An 80-year-old suburban Philadelphia doctor was sentenced to serve five years in prison for his role of distributing opioids for non-legitimate medical purposes.
Myron Rodos of Ambler, Pennsylvania, was also sentenced to three years of supervised release and must pay a $300,000 fine for distributing controlled substances.
In November 2019, he pleaded guilty to distributing Schedule II controlled substances. He was charged with four counts of the crime.
In exchange for money and sex, Rodos allegedly distributed 3,670 10-miligram pills of methadone and 6,130 30-miligram pills of oxycodone to patients.
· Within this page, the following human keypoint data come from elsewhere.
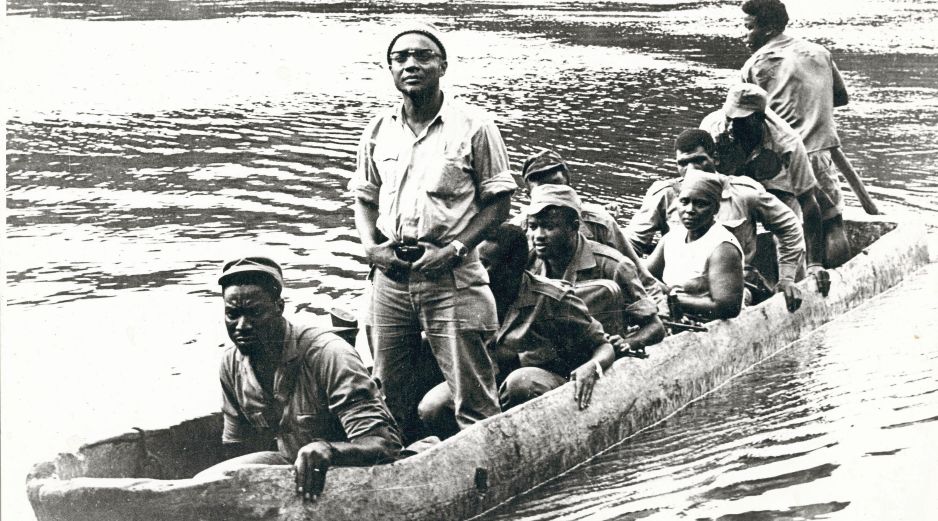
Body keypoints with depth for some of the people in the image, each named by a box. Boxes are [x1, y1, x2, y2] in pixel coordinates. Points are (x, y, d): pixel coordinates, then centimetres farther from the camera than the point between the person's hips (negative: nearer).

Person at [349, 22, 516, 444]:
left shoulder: (473, 127, -4)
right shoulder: (378, 131, 9)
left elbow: (498, 202, -2)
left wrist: (452, 250, -13)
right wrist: (370, 246, -1)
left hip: (451, 279, -4)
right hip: (390, 277, 5)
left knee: (472, 401, -4)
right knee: (388, 394, 12)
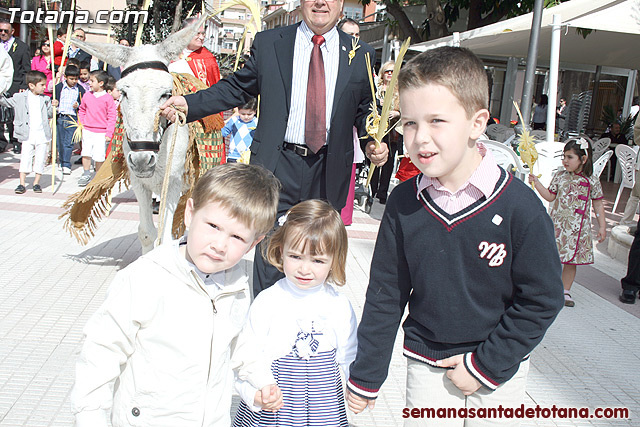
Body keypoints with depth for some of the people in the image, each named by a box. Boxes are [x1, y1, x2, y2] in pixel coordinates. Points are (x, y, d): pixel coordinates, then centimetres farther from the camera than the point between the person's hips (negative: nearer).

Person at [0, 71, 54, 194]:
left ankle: (36, 183, 18)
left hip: (42, 135, 1)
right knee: (25, 158, -2)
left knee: (40, 159, 5)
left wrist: (53, 107, -7)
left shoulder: (45, 99, 7)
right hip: (27, 135, -1)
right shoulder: (20, 97, 3)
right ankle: (22, 183, 5)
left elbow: (49, 114, 10)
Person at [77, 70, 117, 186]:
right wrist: (81, 124, 10)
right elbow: (82, 110, 22)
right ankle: (86, 175, 16)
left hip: (101, 133, -4)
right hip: (87, 130, 4)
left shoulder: (108, 98, -5)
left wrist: (109, 133, -7)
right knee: (86, 153, 1)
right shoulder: (87, 96, 7)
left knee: (99, 157, -2)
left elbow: (112, 116, -4)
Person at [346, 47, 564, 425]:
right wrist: (365, 375, 2)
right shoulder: (404, 204, -11)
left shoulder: (520, 206, -19)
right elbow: (385, 295, -3)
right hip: (426, 364, 2)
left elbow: (541, 300, -11)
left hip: (499, 370, -1)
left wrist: (486, 365, -12)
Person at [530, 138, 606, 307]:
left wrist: (602, 226, 5)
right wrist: (536, 182, -4)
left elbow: (598, 204, 6)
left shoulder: (592, 181, -1)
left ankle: (565, 291, 20)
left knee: (572, 261, 7)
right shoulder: (559, 176, 1)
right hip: (558, 225, 0)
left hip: (579, 229, 0)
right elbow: (550, 196, 6)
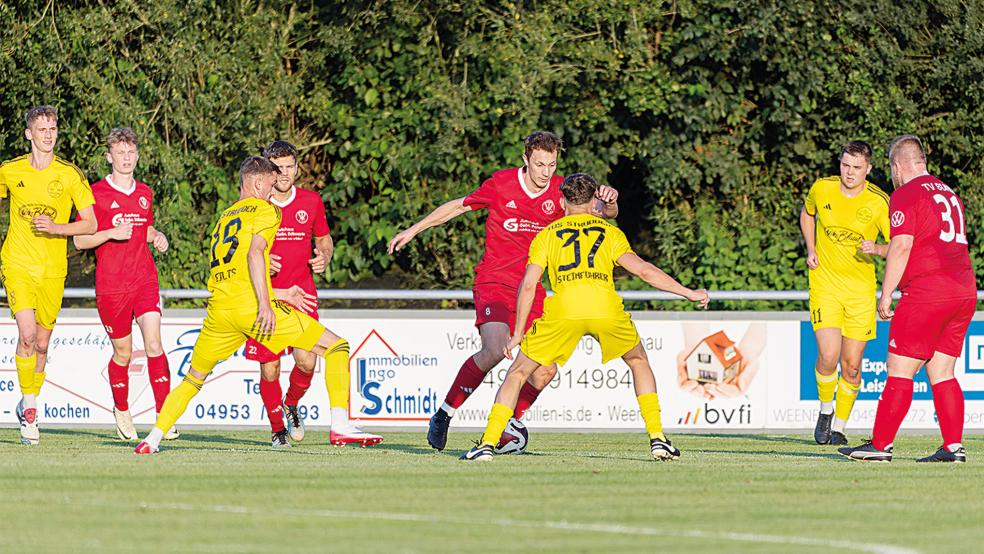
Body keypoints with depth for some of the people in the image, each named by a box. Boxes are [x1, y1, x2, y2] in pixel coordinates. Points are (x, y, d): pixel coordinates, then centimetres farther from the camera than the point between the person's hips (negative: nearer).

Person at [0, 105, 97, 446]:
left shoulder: (70, 175, -1)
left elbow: (90, 225, -2)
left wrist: (56, 228, -18)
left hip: (53, 270, 1)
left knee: (41, 344, 8)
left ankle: (28, 405, 29)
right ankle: (29, 409, -10)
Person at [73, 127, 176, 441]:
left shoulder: (144, 194, 12)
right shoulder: (96, 193, -2)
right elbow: (79, 240, -4)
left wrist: (158, 237, 6)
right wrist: (111, 233, -19)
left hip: (146, 280, 2)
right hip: (110, 286, -2)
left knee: (154, 345, -14)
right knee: (123, 353, 7)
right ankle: (121, 410, 31)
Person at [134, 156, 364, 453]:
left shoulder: (223, 217, 26)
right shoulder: (264, 210, 4)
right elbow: (255, 253, -14)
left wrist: (281, 294, 33)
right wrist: (265, 304, -21)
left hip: (219, 308, 7)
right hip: (251, 306, -7)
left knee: (193, 380, 23)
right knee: (336, 346, -1)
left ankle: (153, 438, 10)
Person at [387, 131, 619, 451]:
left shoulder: (561, 191, -1)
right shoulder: (501, 185, -7)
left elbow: (604, 214, -3)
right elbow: (459, 206, 7)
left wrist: (609, 202, -27)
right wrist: (414, 229, 10)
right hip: (493, 283, -4)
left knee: (546, 370, -6)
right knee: (495, 350, -27)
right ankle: (444, 416, -12)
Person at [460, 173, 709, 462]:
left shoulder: (546, 235, 23)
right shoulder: (610, 231, 24)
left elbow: (528, 285, 14)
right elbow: (645, 270, 16)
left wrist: (518, 333, 20)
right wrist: (689, 293, 23)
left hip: (563, 310, -1)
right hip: (606, 308, 1)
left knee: (518, 372, 16)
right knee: (639, 362, 28)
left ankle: (488, 444, 6)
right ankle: (658, 439, 18)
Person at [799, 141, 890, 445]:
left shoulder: (879, 202, -9)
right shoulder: (821, 189, -3)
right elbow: (807, 214, 20)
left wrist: (877, 249, -25)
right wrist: (811, 249, 6)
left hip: (861, 289, 0)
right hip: (825, 282, 0)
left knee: (851, 366, 2)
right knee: (828, 356, -17)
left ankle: (839, 427, 21)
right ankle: (825, 411, 10)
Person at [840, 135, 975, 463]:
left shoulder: (905, 195, -6)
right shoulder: (949, 193, 19)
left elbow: (901, 247, -14)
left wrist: (885, 296, -10)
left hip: (926, 293, -8)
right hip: (964, 290, 8)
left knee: (899, 371, -5)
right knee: (942, 374, 10)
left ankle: (881, 445, -5)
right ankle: (954, 446, 3)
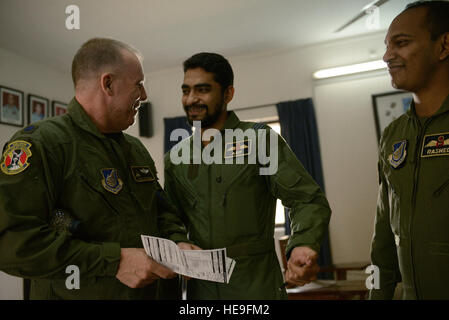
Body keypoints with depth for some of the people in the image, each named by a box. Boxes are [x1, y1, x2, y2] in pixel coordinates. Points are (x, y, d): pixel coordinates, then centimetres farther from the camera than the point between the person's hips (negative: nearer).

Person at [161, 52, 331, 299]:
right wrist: (178, 242, -10)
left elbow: (308, 200, -11)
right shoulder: (174, 159, 7)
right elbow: (171, 218, 12)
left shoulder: (260, 139, -6)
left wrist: (303, 246, -30)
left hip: (258, 285, -3)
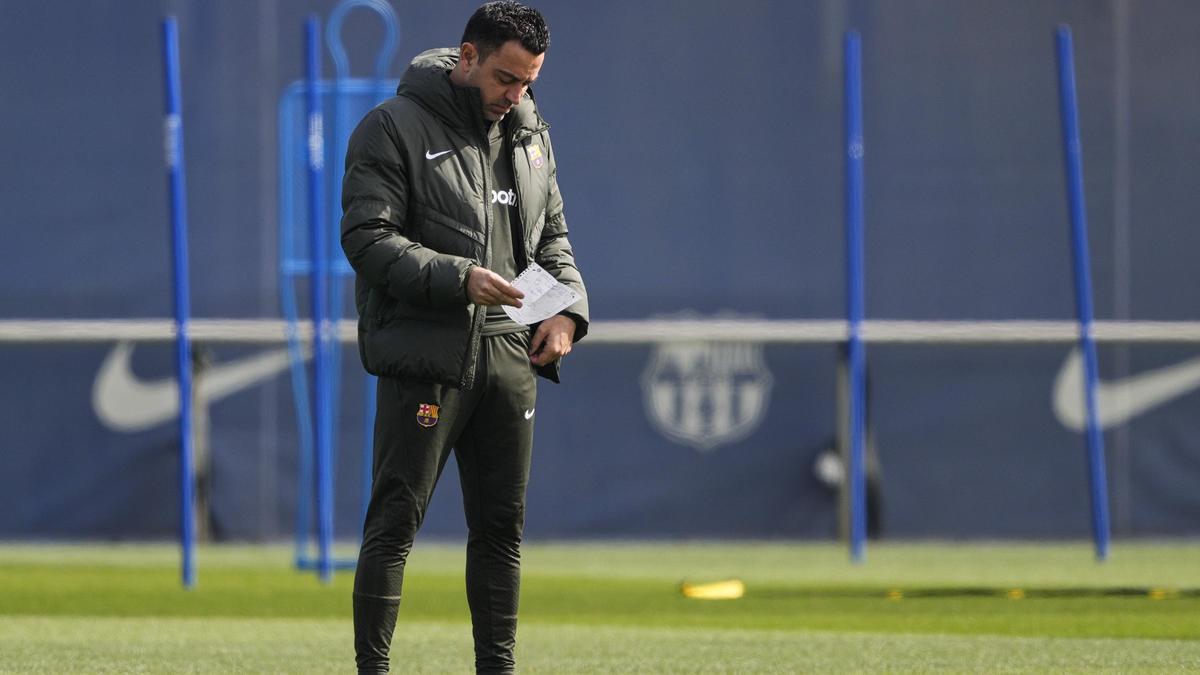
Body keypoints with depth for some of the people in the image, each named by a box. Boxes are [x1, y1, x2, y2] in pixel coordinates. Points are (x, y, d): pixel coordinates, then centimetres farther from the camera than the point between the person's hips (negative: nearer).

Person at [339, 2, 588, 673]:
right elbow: (367, 239, -12)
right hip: (425, 358, -6)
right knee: (395, 522, -6)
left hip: (510, 359, 6)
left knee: (503, 527, 9)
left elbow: (552, 237, 22)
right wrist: (458, 278, -22)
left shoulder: (532, 134, 15)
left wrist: (568, 308, 2)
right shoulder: (394, 128, -5)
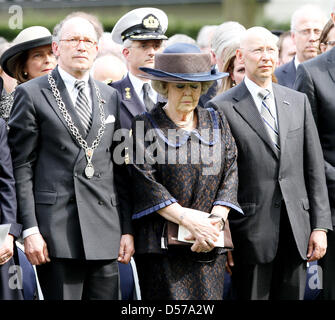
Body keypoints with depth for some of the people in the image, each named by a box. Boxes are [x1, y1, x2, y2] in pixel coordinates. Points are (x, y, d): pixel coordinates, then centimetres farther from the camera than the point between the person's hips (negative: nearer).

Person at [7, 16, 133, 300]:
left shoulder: (111, 97, 16)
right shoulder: (32, 94, 2)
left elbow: (120, 170, 15)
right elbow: (21, 166, -2)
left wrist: (126, 229, 9)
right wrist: (29, 229, -10)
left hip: (105, 231, 4)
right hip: (56, 231, -4)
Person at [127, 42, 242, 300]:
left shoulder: (217, 123, 14)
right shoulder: (145, 127, 1)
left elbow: (229, 175, 7)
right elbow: (144, 184, -8)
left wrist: (216, 220, -9)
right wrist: (189, 220, -16)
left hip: (210, 247, 4)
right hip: (162, 245, -3)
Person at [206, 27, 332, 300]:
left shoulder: (298, 101, 12)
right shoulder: (221, 108, -2)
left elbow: (314, 168, 11)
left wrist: (320, 226, 4)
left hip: (296, 233, 4)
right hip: (251, 233, -4)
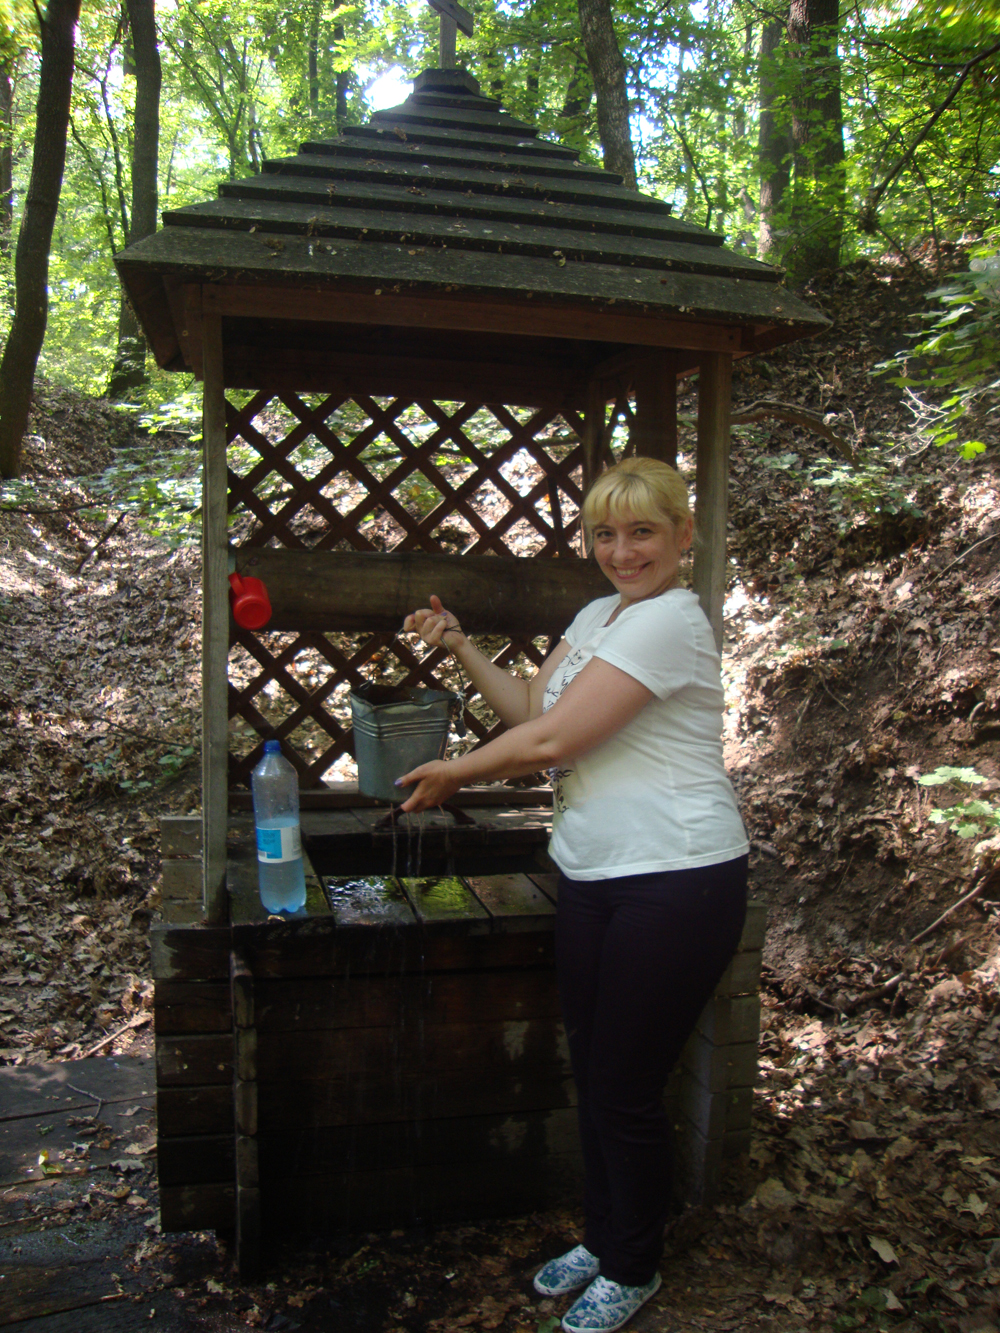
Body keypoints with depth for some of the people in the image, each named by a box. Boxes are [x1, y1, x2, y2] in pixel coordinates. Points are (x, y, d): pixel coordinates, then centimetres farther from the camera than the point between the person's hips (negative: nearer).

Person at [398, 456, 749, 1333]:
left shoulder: (669, 621, -17)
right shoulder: (599, 614, 13)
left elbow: (552, 741, -19)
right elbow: (530, 709, 17)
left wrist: (452, 774, -6)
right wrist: (460, 648, 7)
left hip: (676, 886, -8)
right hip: (595, 877, 8)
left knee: (628, 1089, 6)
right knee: (593, 1074, 18)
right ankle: (603, 1239, 42)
The defendant was a physician operating out of a North Philadelphia medical practice at the time he committed the crimes.
That practice has been termed a “pill mill,” because the physician prescribed controlled substances that are addictive and dangerous to various patients who are addicts. In many cases, the U.S. Attorney’s office alleged that Rodos exchanged the pills for sexual favors.
Jennifer Arbittier Williams, the acting U.S. Attorney on the case, said her office as “committed to stopping drug-dealing doctors like Rodos.”
In a statement, she said Rodos knew how dangerous the drugs he was prescribed could be, yet he gave them out anyway to addicts because of his greed.
The special agent in charge of the investigation at the Philadelphia Division of the FBI, Michael J. Driscoll, said it was “hard to understand how a longtime physician, trained to help and to heal people, could be this depraved.”